Title: And to Think That I Saw it on Mulberry Street
Author: Dr. Seuss
Genre: Children's / Fantasy
Year Published: 1937
Year Read: 2019
Publisher: Vanguard Press, Inc.
Content Rating: Ages 5+ (One Offensive Image)
Buy on: Amazon // Book Depository
I have been reading Dr. Seuss’s works ever since I was a child (it is pretty much a requirement as a child to read a Dr. Seuss book). So of course, I still have not read all of Dr. Seuss’s works and one of the books that I had owned ever since I was little, but I never really read was “And to Think that I Saw it On Mulberry Street!” I only picked up this book after all of these years when some of my Goodreads friends had recommended it to me and I must say that it was quite a decent beginning for Dr. Seuss’s early works.
The story starts off with Marco’s father telling Marco to keep his eyelids up and see the things he can see on the street. So, when Marco walked down Mulberry Street, he noticed a horse pulling a broken-down wagon down the street. Marco thought that this sight was too boring and he started to imagine seeing more lavish decorations to the horse and wagon such as imagining it as a chariot being pulled by a reindeer or a sleigh being pulled by a large blue elephant with a Rajah riding on the elephant.

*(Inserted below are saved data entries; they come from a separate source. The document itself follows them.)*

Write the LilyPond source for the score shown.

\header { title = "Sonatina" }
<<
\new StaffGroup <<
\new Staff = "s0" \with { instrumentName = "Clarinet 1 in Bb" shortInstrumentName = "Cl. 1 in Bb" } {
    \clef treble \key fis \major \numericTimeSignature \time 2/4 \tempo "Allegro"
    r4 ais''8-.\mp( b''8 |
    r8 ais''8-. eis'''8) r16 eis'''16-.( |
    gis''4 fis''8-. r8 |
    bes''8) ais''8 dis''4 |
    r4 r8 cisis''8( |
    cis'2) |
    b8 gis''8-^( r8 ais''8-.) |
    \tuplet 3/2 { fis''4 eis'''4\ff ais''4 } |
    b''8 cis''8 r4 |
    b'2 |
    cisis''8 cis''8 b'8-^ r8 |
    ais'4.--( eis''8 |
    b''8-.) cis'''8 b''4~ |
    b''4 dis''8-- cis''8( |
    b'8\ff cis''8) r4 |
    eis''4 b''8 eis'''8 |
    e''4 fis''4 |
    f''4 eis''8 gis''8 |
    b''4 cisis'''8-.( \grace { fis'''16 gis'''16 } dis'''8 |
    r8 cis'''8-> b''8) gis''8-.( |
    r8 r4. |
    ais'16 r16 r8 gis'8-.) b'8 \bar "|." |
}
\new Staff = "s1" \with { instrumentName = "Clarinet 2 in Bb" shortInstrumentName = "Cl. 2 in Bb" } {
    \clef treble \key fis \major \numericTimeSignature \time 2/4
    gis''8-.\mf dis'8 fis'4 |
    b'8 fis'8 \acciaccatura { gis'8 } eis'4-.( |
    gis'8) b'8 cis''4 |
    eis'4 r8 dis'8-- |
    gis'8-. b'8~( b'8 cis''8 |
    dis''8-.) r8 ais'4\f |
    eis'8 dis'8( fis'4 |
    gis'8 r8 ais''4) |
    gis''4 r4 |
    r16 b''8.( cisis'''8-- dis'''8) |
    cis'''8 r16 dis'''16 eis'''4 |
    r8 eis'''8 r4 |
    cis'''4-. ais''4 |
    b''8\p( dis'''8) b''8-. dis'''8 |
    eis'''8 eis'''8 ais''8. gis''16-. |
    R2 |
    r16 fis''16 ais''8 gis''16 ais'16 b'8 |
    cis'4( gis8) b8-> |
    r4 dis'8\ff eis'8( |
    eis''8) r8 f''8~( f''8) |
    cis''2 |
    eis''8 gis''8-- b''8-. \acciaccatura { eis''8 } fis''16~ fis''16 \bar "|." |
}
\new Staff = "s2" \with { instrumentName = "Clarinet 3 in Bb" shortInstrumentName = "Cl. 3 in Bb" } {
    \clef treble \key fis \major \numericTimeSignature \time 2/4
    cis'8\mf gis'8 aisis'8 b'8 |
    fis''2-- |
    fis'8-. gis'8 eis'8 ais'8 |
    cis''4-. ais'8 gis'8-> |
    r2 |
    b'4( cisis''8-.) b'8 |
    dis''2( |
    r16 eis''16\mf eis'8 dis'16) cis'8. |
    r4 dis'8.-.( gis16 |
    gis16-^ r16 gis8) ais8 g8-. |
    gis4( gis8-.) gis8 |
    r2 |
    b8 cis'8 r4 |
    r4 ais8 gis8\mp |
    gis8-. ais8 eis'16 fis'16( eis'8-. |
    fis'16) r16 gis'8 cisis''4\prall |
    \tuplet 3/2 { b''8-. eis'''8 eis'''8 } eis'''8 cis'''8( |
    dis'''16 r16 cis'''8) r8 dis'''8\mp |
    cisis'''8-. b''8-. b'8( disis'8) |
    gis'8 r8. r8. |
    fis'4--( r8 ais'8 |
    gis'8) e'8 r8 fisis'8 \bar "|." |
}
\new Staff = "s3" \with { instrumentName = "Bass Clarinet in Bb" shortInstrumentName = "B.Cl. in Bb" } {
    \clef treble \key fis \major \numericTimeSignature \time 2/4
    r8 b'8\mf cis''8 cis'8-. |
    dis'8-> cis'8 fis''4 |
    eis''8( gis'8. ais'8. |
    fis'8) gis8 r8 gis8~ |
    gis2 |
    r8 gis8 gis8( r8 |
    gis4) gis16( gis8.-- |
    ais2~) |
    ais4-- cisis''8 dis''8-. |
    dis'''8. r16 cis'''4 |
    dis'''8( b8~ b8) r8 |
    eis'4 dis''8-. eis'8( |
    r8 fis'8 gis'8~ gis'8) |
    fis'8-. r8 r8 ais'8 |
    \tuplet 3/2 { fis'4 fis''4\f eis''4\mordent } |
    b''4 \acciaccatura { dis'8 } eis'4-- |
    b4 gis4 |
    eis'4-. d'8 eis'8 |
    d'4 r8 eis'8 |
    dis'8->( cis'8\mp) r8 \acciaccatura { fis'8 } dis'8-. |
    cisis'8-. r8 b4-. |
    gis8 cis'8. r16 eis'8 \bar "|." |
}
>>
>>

I have been reading many of Dr. Seuss’s works ever since I was a child and this book just happened to pass under the radar for me at the time. It is amazing in seeing how Dr. Seuss’s earlier works differs heavily from his later works (for one thing, Dr. Seuss’s earlier works are a lot wordier than his later works). So, of course I was a bit curious about seeing how this early work of Dr. Seuss’s would turn out and I ended up being quite interested in the subtle yet creative storytelling of this book! Dr. Seuss had done a great job at writing this story as the story explores how far Marco’s imagination can go and teaches the reader about the beauty of having a vivid imagination. I loved the scenes of Marco using his imagination to make the sight of Mulberry Street much more interesting as it made the scenes much more entertaining to look at. I especially loved the scenes of Marco imagining a musical band being pulled by a blue elephant as it was such a creative sight to see!
The reason why I took off half a point from the rating was because while the story was quite creative, I do not think that this book was as memorable as some of Dr. Seuss’s later works. For one thing, the writing is much lengthier than most of Dr. Seuss’s works and that can make this book a bit of chore to read through. Also, this book does not have Dr. Seuss’s signature odd creatures that usually appear in his books (with the exception of the blue elephant). There is also a controversial image in this book of a Chinese boy being shown as an offensive stereotype of Asians that might offend some people (although this book was written during the 1930s).
Overall, “And to Think that I Saw it on Mulberry Street” is a great introduction to Dr. Seuss’s earlier works and would be a great read for children who are huge fans of Dr. Seuss’s works! I would recommend this book to children ages five and up since the portrayal of the Chinese boy might offend some people.